他にも候補は沢山いたなあ、と思いますが、もうこのフォルムに叶う仏様はいらっしゃらない。

たまらないこのバランスと表情

岩手県は兄川山神社というお寺にいらっしゃる。
しかし本殿ではなく、脇の小さいお社に静かに祀られているそう。地元の方もずっと存在を知らずで暮らしてきたそうですよ。

林業に携わる人たちの安全を願った神像なのだそう。
何かすがるものがなければとてもじゃないけど、危険な場所に毎日出かけて行けないですね。

展示されている海の神様について、館内の映像展示の中で地元のかたがおっしゃっていた事。
「漁師なんて一枚板の下は地獄です。大漁もさることながら、何事もなく家に帰って来れますように、と願いを捧げた仏様です」と。
今のような頑丈な造りの船でもないでしょうから、さぞ恐怖をかかえながらの闘いだったでしょう。
山の神様も、海の神様も、そこで暮らす人たち皆の心の支えだったのです。

仏様達は、お寺の護摩焚きや、囲炉裏の煤で真っ黒です。これこそ毎日の中に在った事がよくわかります。

そんな危機感満載の願いを捧げるにしては、このゆるさってどうなの?とちょっと微笑んでしまうほど可愛らしいお姿ですよね。

怒り顔なのに、ちょっと笑ってしまう

こんな風にかわいらしい仏様たちが出来上がっていった理由は、人は心のうちを神様にやさしく聞いてほしいから。
マウント取られて上から説教されながら、あれはダメだ、これはいかん!とたたみ込まれるよりも、人の不安や恐怖を柔らかく受け止めて欲しいから。
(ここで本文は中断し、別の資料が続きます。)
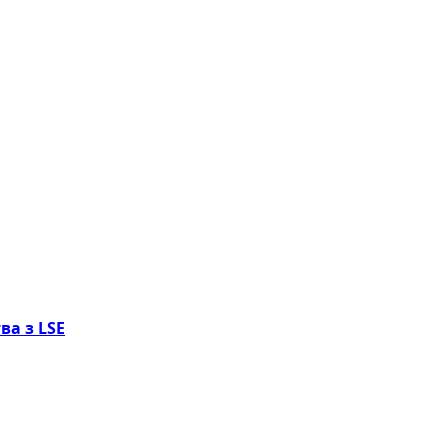
ва з LSE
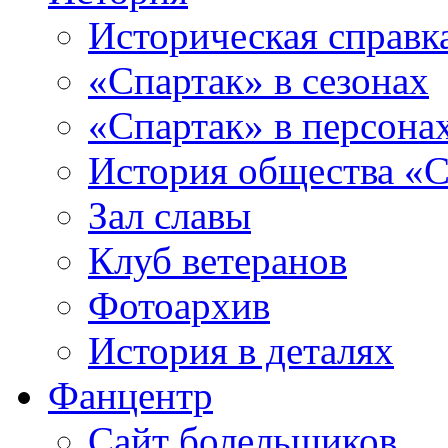
Историческая справк
«Спартак» в сезонах
«Спартак» в персона
История общества «С
Зал славы
Клуб ветеранов
Фотоархив
История в деталях
Фанцентр
Сайт болельщиков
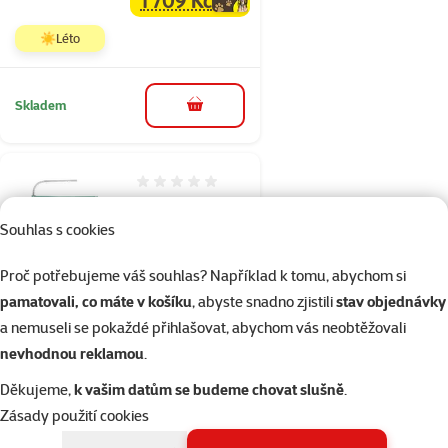
family
cena
☀️Léto
Skladem
do košíku
Hodnocení 0%
Akvárium
Souhlas s cookies
Aquael Shrimp
Smart Day &
Proč potřebujeme váš souhlas? Například k tomu, abychom si
Night 30l bílé
pamatovali, co máte v košíku
, abyste snadno zjistili
stav objednávky
Běžná cena
a nemuseli se pokaždé přihlašovat, abychom vás neobtěžovali
2 399 Kč
nevhodnou reklamou
.
2 033 Kč
family
cena
Děkujeme,
k vašim datům se budeme chovat slušně
.
☀️Léto
Zásady použití cookies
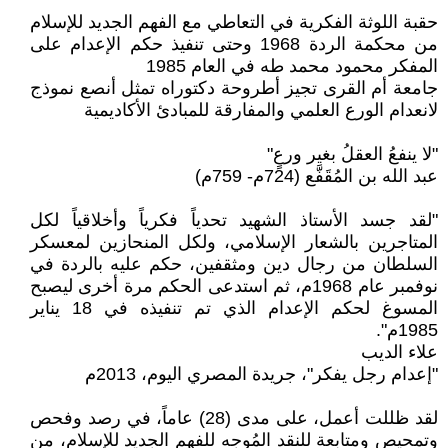
حقبة اللوثة الفكرية في التعاطي مع الفهم الجديد للإسلام
من محكمة الردة 1968 وحتى تنفيذ حكم الإعدام على
المفكر محمود محمد طه في العام 1985
جامعة أم القرى تجيز أطروحة دكتوراه تمثل أنصع نموذج
لانعدام الورع العلمي والمفارقة للمبادئ الأكاديمية
"لا ينفعُ العقلُ بغير ورعٍ"
عبد الله بن المُقَفَّع (724م- 759م)
"لقد جسد الأستاذ الشهيد تحدياً فكرياً وأخلاقياً لكل
المتاجرين بالشعار الإسلامي، ولكل المنحازين لمعسكر
السلطان من رجال دين ومثقفين، حكم عليه بالردة في
نوفمبر عام 1968م، ثم استدعى الحكم مرة أخرى ليصبح
المسوغ لحكم الإعدام الذي تم تنفيذه في 18 يناير
1985م".
علاء الديب
"إعدام رجل يفكر"، جريدة المصري اليوم، 2013م
لقد ظللت أعمل، على مدى (28) عاماً، في رصد وفحص
وتمحيص ومتابعة للنقد المُوجه للفهم الجديد للإسلام، من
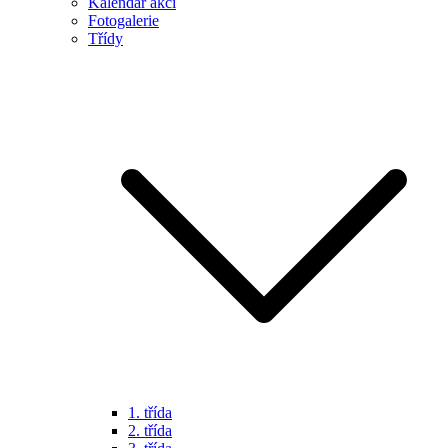
Kalendář akcí
Fotogalerie
Třídy
1. třída
2. třída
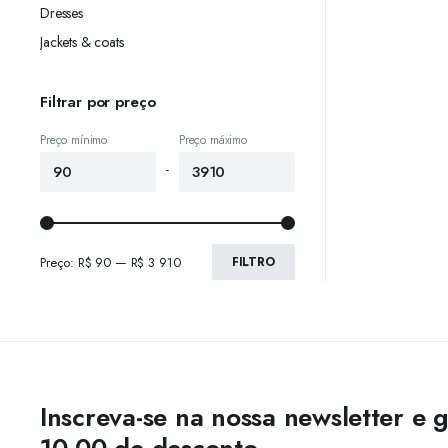
Dresses
Jackets & coats
Filtrar por preço
Preço mínimo
Preço máximo
-
Preço:
R$ 90
—
R$ 3 910
FILTRO
Inscreva-se na nossa newsletter e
まあそりゃそうです。頭の上からガンガン怒られたら、お願いに来たのにしょぼんとしてしまいますわ。
「どうしたの?話してごらんなさい」と話しかけてくれるような、優しく切ない仏様達が沢山展示されています。

やはり母の仏が切なくて優しい

そして昔、顔と体が別々のお地蔵様を作ったことを思い出しました。
なぜこれを作ったのか、理由はまったく記憶にないのですが、私の机にちょこんと置いてあった時期がありました。

頑張るぞ!っていう日は顔を上向きに。
ちょっと切ない日には顔を下に。
ふてくされモードの時はちょっとそっぽを向いて。

ころころ地蔵と命名

胴体の中は空洞で、息子が小さい時に保育園で作ってくれた小さい小さい折り紙虫を入れていましたねー。彼は「じゃり虫」て呼んでました。

これまで安易に「ああ、こうなったらいいなー」とか「こんな風にならないかなー」とか鼻歌まじりで思ったりしていましたが、そんなふざけた願いなんて叶うわけがないんですね。
人が願う事や想いを馳せる事。
もっと真剣に覚悟を持って、そのために一生懸命頑張って、しっかりと心から願っていればきっと願いは叶うのだと思います。

さて、この後には壮大な「中尊寺金色堂」の美術展も待っているわけですが
こっちの仏様とは対極なんでしょうねえ。